In one case, he saw a two-year-old boy whose parents reported some snoring but no real struggle to breathe. The child had 4+ enlarged tonsils. His sleep study had severe OSA with episodic hypoxemia, and he required supplemental oxygen prior to his surgery, he said.
The reality is, most of us perform surgery on children with a parental history consistent with OSA and an abnormal physical exam. It is difficult to predict the accuracy of a clinician’s exam, he said.
In a chapter he wrote for the book Clinician’s Guide to Pediatric Sleep Disorders, he described how history alone often does not predict the presence of sleep-disordered breathing.
The parents could report loud snoring, mouth breathing, pauses, but their history was not consistently confirmed by PSG. This implicates that the presence of snoring is not diagnostic of OSA, he wrote.
Indeed, the symptom of snoring is more common than the incidence of OSA, so most children who snore do not have OSA. A meta-analysis of 10 studies on the topic of pediatric OSA found that 55% of children suspected as having OSA actually had OSA as confirmed by PSG.
Although objective testing is important when it comes to pinpointing a diagnosis, sometimes testing alone doesn’t tell the whole story. According to Dr. Norman Friedman, recent studies suggest that snoring, even without apnea, can be detrimental to a child’s health-and shouldn’t be ignored.
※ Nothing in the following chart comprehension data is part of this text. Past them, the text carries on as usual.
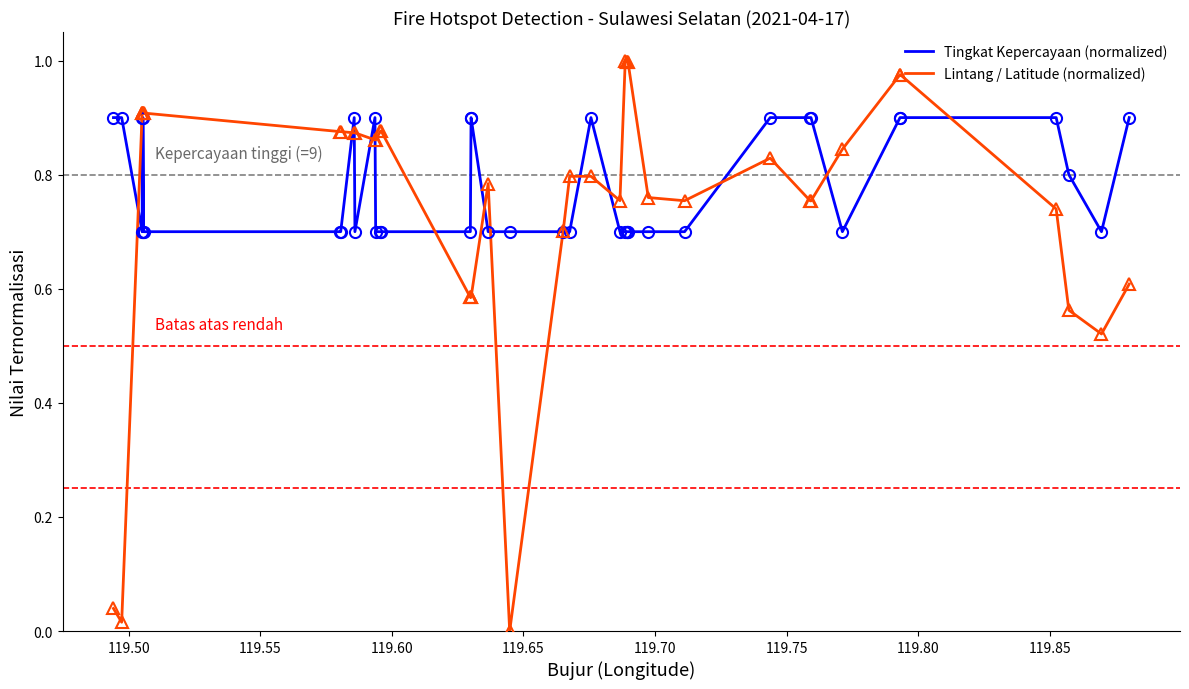

Which series has the largest range (max minus min)?

Lintang / Latitude (normalized)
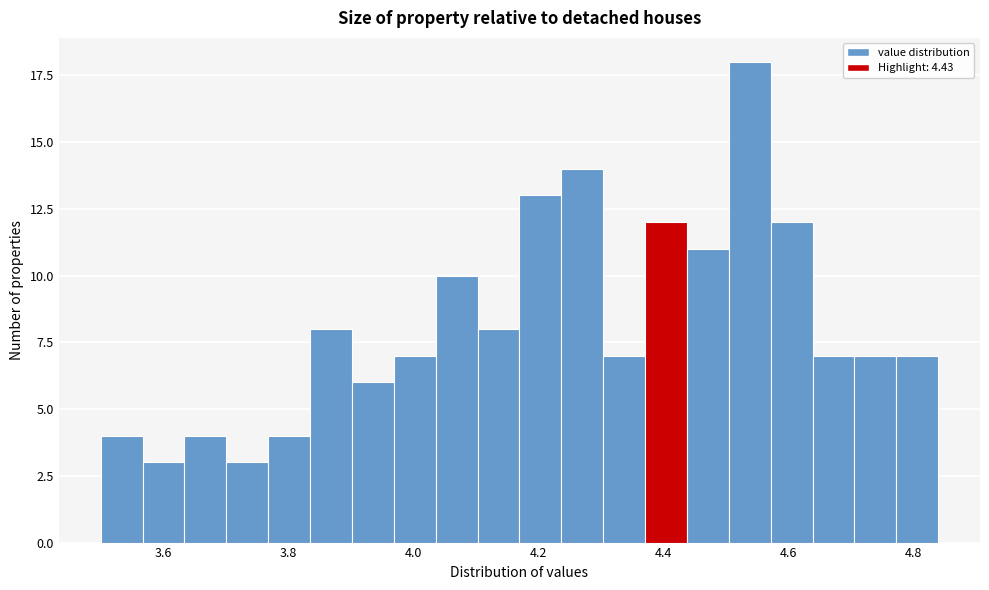

Around what value on the x-axis is the tallest bar? Give the approximate position of its centre, as read against the axis.

4.54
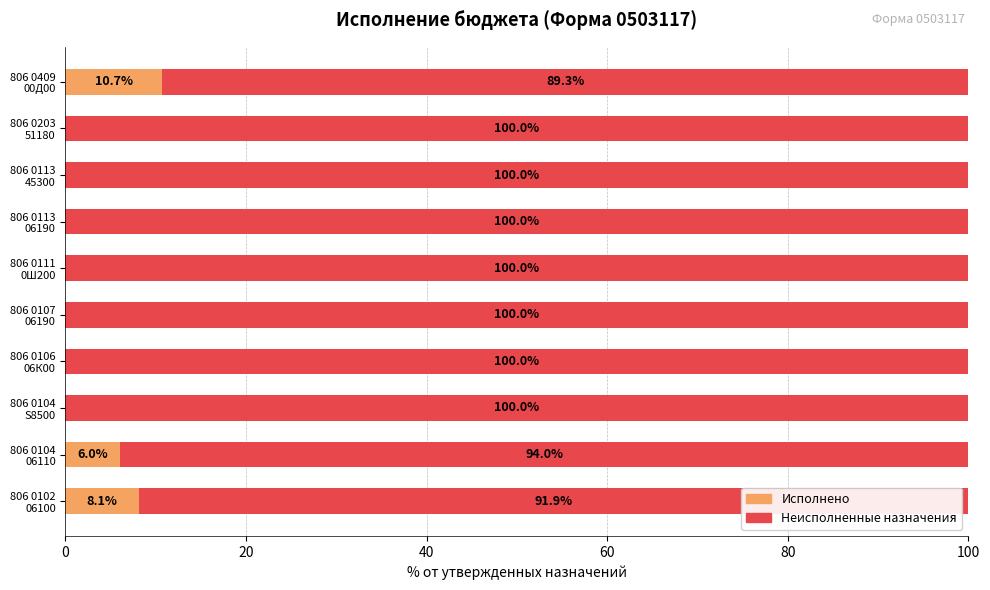

How many values in Исполнено are above zero?

3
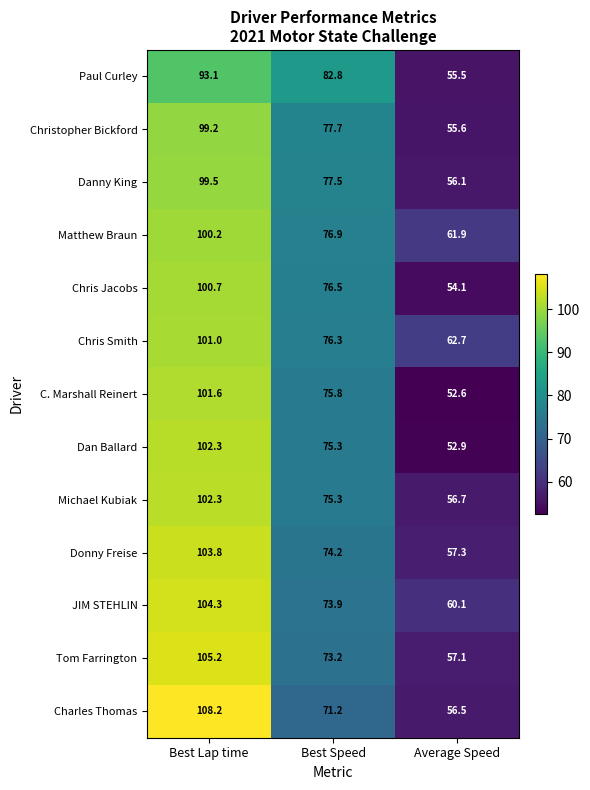

Rank the categories by Matthew Braun value from highest to lowest.

Best Lap time, Best Speed, Average Speed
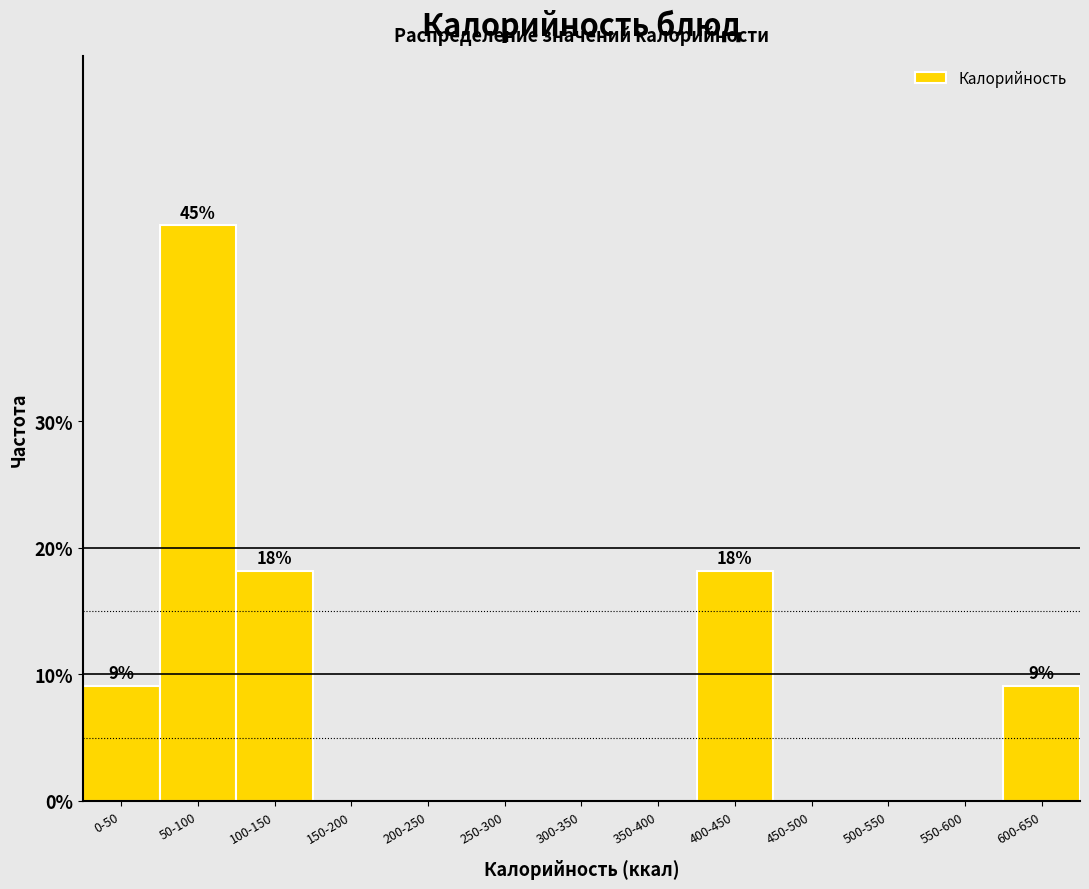

Reading left to right, extract all data points from this chart.

0-50=9.1	50-100=45.5	100-150=18.2	150-200=0.0	200-250=0.0	250-300=0.0	300-350=0.0	350-400=0.0	400-450=18.2	450-500=0.0	500-550=0.0	550-600=0.0	600-650=9.1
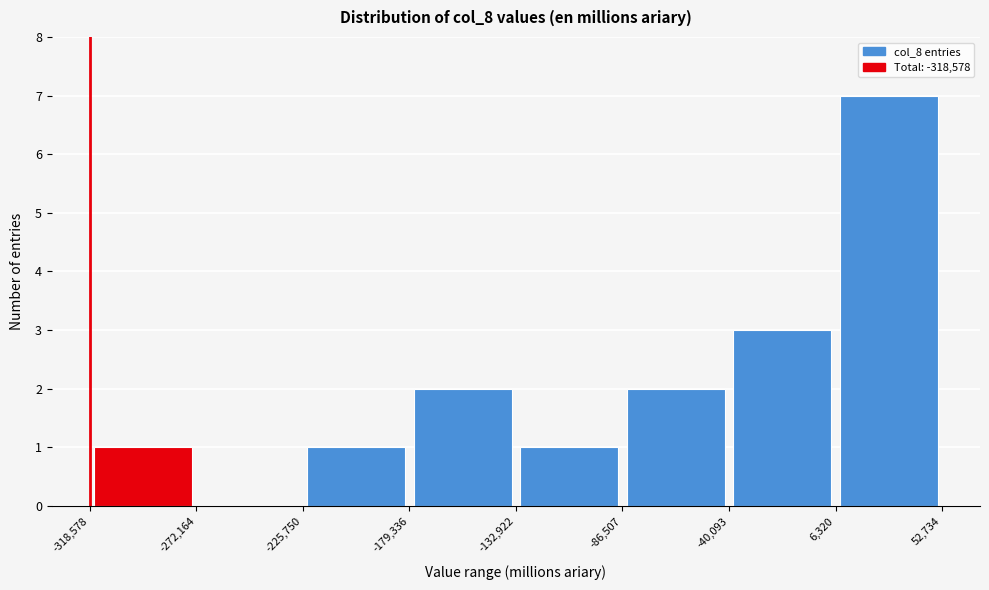

Reading left to right, transcribe this chart: for each bar, give the range it covers on the x-axis and its height. The values are not printed on the chart, so give them approximately, as read against the axis.

-318,578 to -272,164: 1
-272,164 to -225,750: 0
-225,750 to -179,336: 1
-179,336 to -132,922: 2
-132,922 to -86,507: 1
-86,507 to -40,093: 2
-40,093 to 6,320: 3
6,320 to 52,734: 7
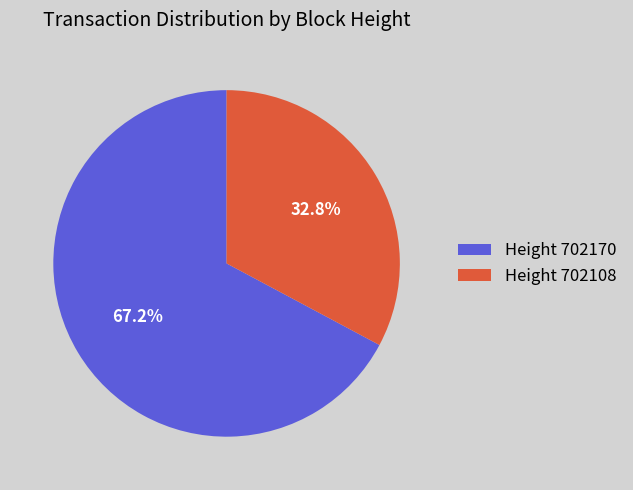

Which category has the biggest portion of the pie?

Height 702170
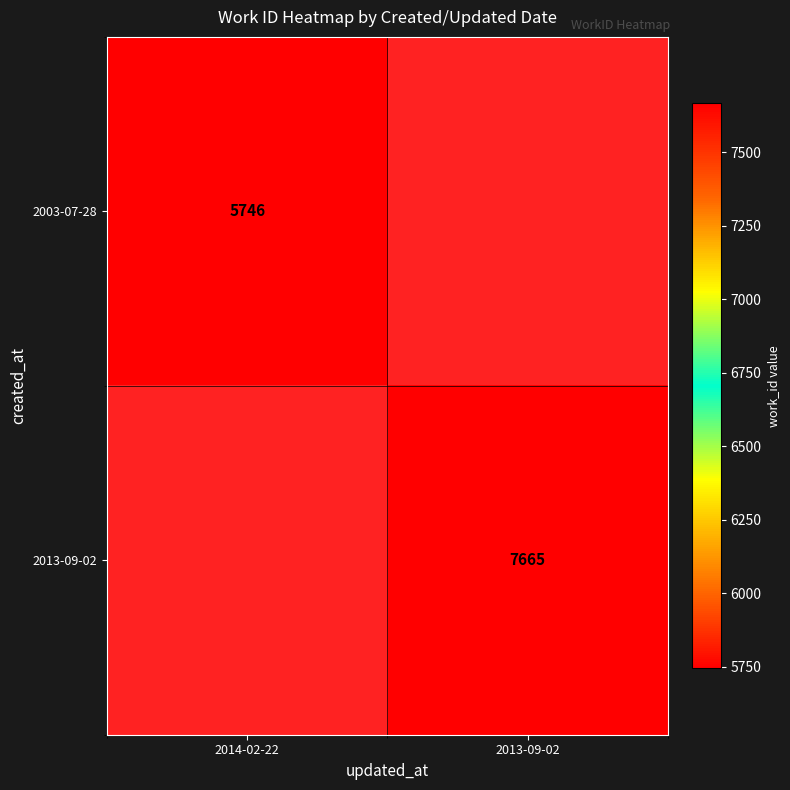

Which label corresponds to the largest value in the chart?

2013-09-02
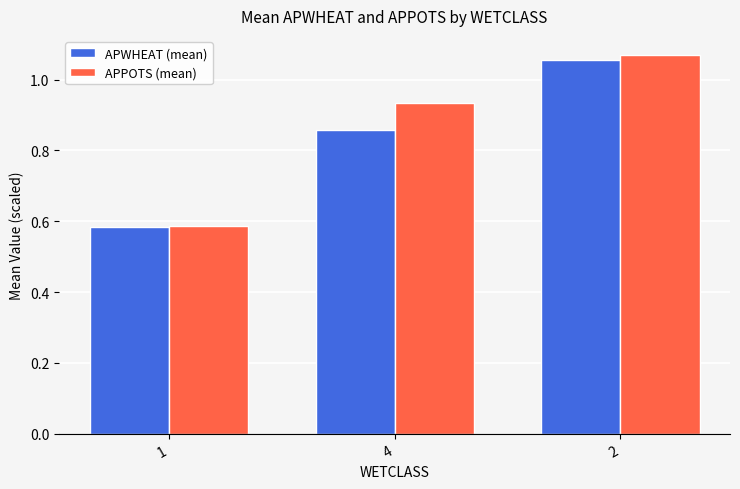

What is the sum of the APWHEAT (mean) values at 4 and 1?

1.4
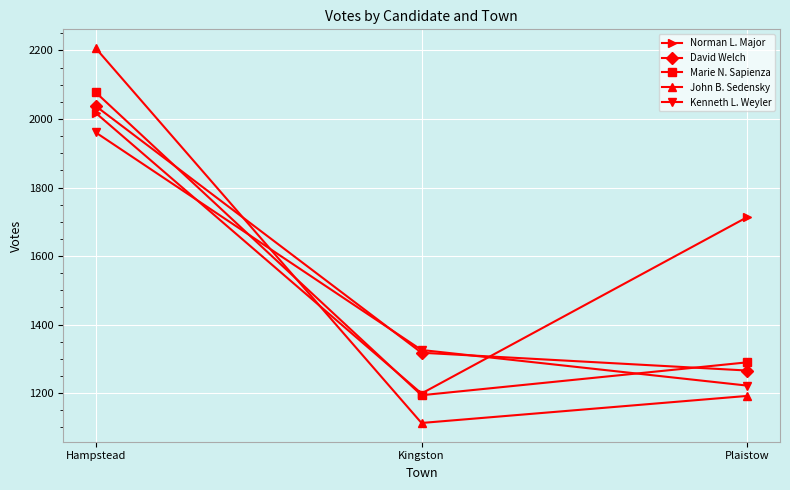

The value of John B. Sedensky at Hampstead is 1092. True or false?

False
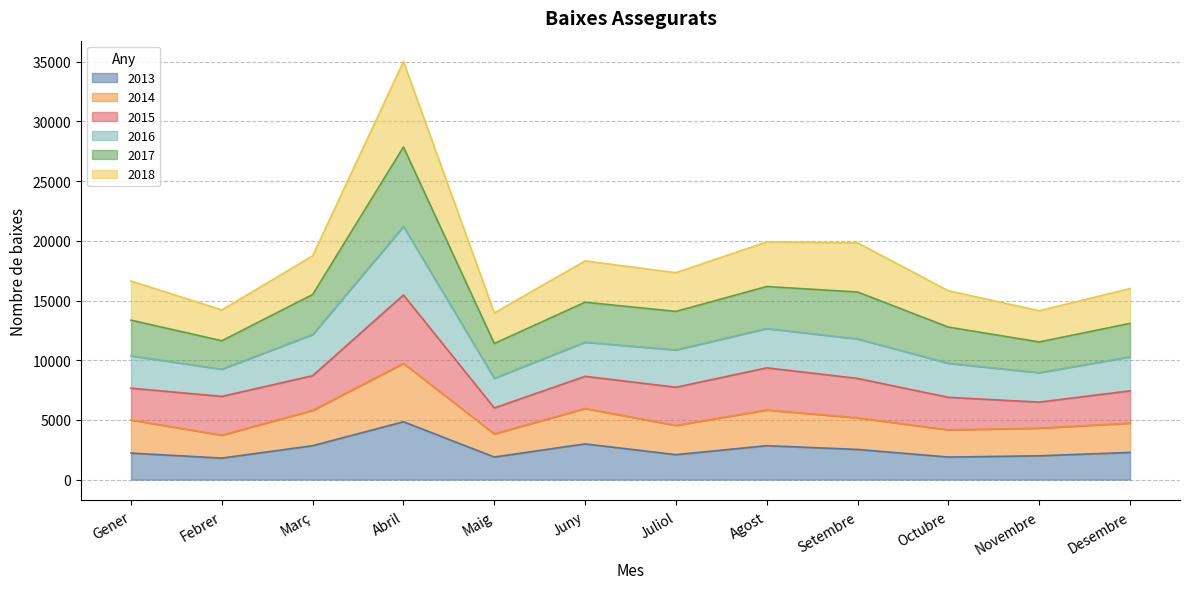

The 2013 series shows 1889 at Maig. True or false?

True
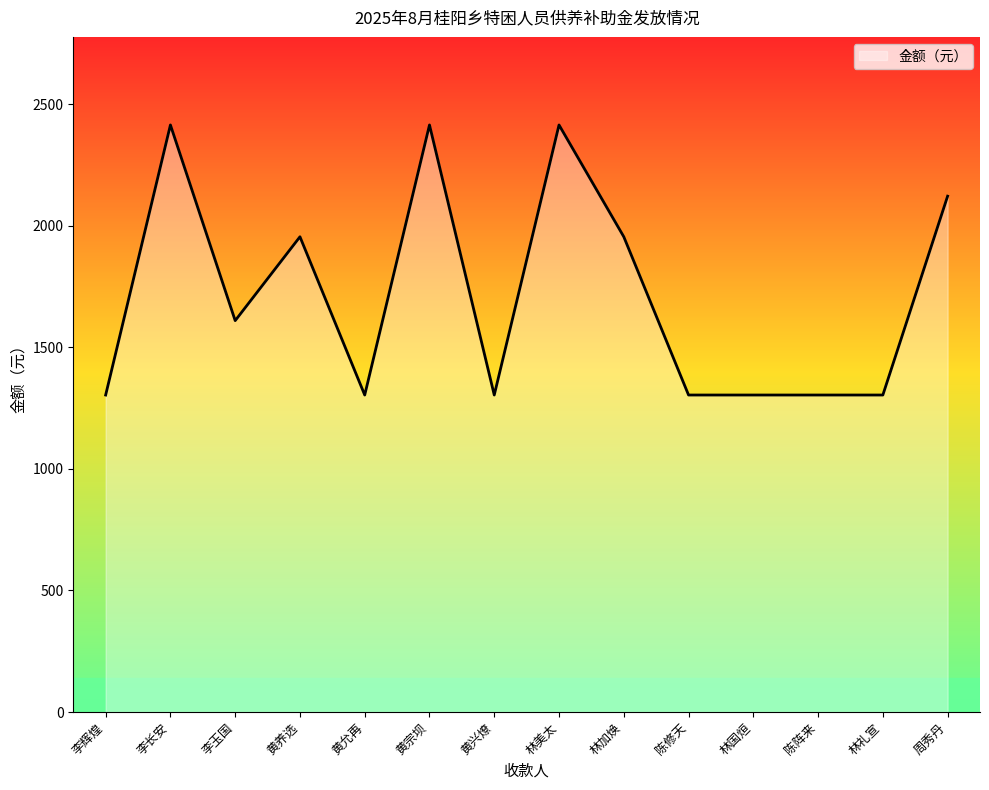

Is it true that the value at 黄兴燎 is 1860?

False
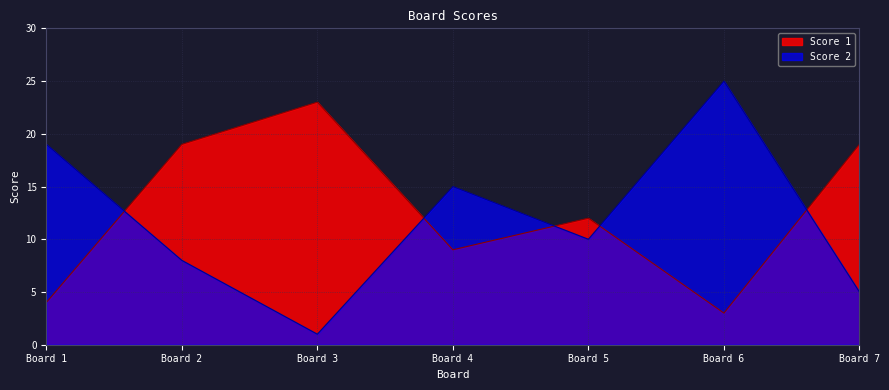

Which series has the largest range (max minus min)?

Score 2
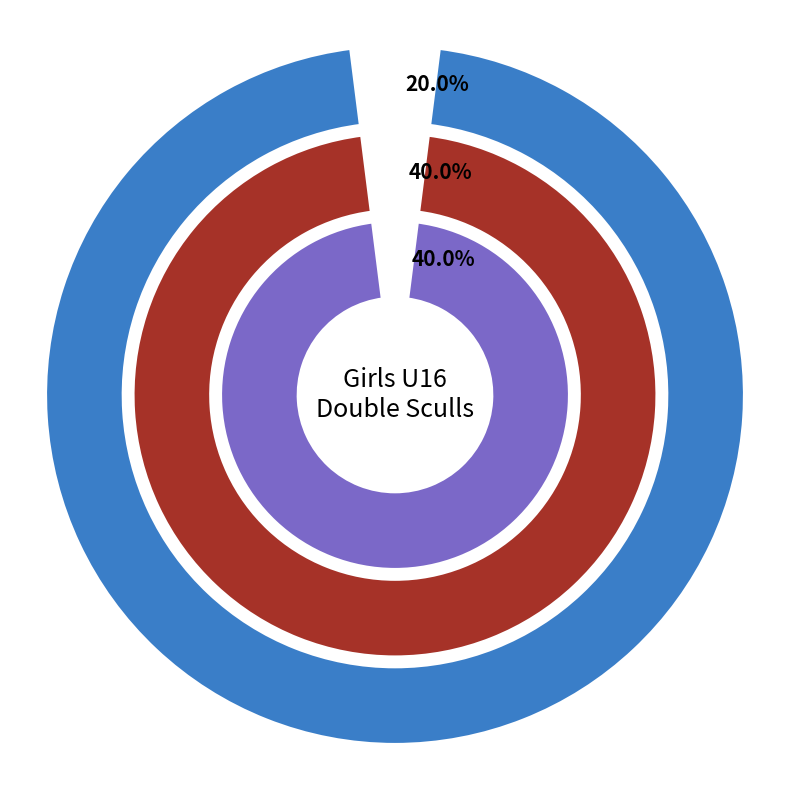

Combined, what portion of the pie is semi-final and final?

60.0%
He also described a case he saw of a seven-year-old girl with Down syndrome who had markedly enlarged tonsils of 4+. The mother reported snoring, but no pauses. While children with Down syndrome are at increased risk for OSA, especially with enlarged tonsils, in this case the mother was correct. A sleep study did not reveal any obstruction-just snoring.
When listening to the parents, doctors need to listen for clues. Dr. Ellen Friedman described a case of an eight-year-old girl who was brought in for swallowing complaints.
The mother said she might have been playing with some coins before this happened but wasn’t sure. But the child’s grandmother had died recently from scleroderma-which had a principal complaint of trouble swallowing. The physician listening to this thought the girl’s swallowing problem was a psychological grief reaction to her grandmother’s death, she said.
After several sessions with a psychologist, the psychologist finally said he suspected that possibly the girl really was having trouble swallowing. A barium swallow revealed that a coin had lodged in her esophagus, and the girl required a resection.
The moral of the tale? Never assume anything. In order to come to the correct diagnosis, it is best for the physician to use a combination of the information learned during the history and the data generated by appropriate objective tests, she said.